### Given instruction
Reproduce the roller-key assembly text below word for word, from its first sentence through the final claim.

As described in relation to Figure 2, the roller key assembly according to the present invention provides a major advantage in that the rolling and the switch signal outputs provide possibilities for two-dimensional navigation. Furthermore, the roller key assembly provides switch signals for selecting active items.

Claims

A roller-key assembly comprising,

a carrier (4),

a roller member (2) supported by the carrier and being rotatably mounted in relation to the carrier,

a coding member (10) engaging the roller member in a manner so as to rotate when the roller member rotates,

the carrier being mounted in a frame (6) and being at least partly displaceable relative to the frame so as to render the roller member displaceable from an initial position to a selected displaced position of at least two predetermined displaced positions,

means (40) for detecting rotation of the coding member in relation to the frame,

characterised in that the carrier is monolithic and that it comprises a first (4C) and a second part (4A, 4B), the first part being substantially rigidly connected to the frame, the second part being adapted to support the roller member and being displaceable relative to the first part of the carrier, the second part comprising means for generating a return spring force that returns the roller member to the initial position from the selected displaced position, the return spring force generating means forming a monolithic part of the second part of the monolithic carrier.

### Provided material
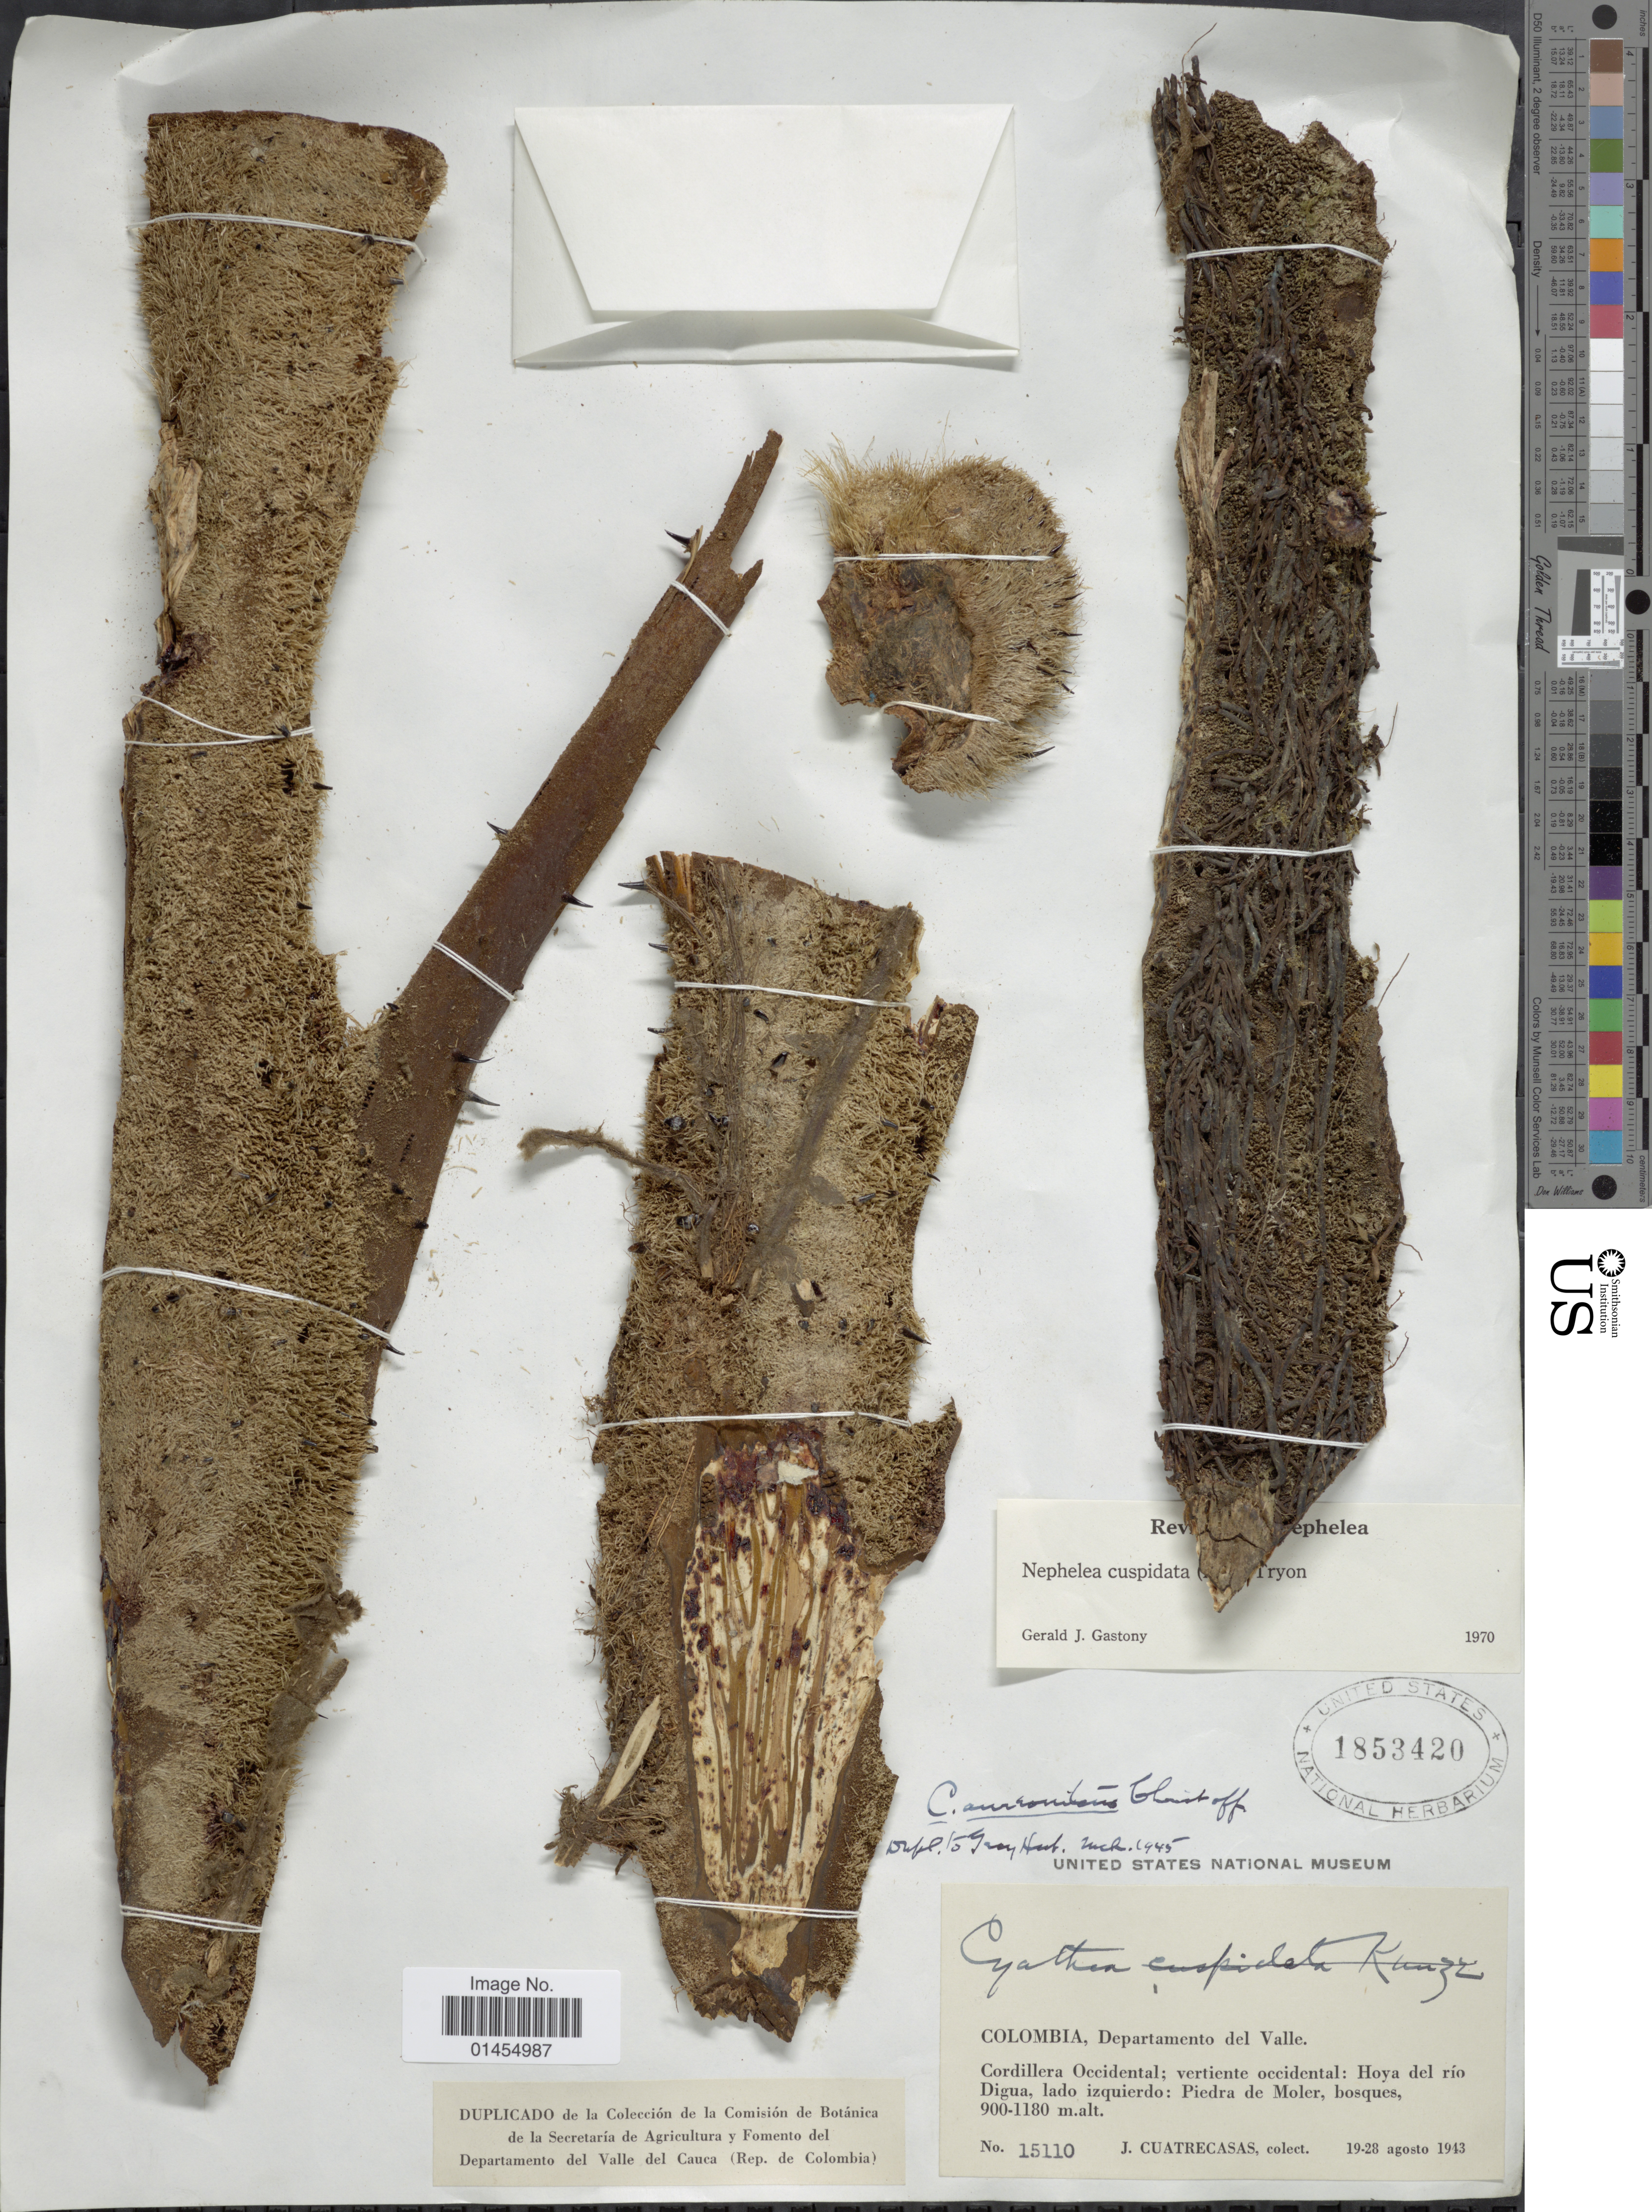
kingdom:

### Solution below
As described in relation to Figure 2, the roller key assembly according to the present invention provides a major advantage in that the rolling and the switch signal outputs provide possibilities for two-dimensional navigation. Furthermore, the roller key assembly provides switch signals for selecting active items.

Claims

A roller-key assembly comprising,

a carrier (4),

a roller member (2) supported by the carrier and being rotatably mounted in relation to the carrier,

a coding member (10) engaging the roller member in a manner so as to rotate when the roller member rotates,

the carrier being mounted in a frame (6) and being at least partly displaceable relative to the frame so as to render the roller member displaceable from an initial position to a selected displaced position of at least two predetermined displaced positions,

means (40) for detecting rotation of the coding member in relation to the frame,

characterised in that the carrier is monolithic and that it comprises a first (4C) and a second part (4A, 4B), the first part being substantially rigidly connected to the frame, the second part being adapted to support the roller member and being displaceable relative to the first part of the carrier, the second part comprising means for generating a return spring force that returns the roller member to the initial position from the selected displaced position, the return spring force generating means forming a monolithic part of the second part of the monolithic carrier.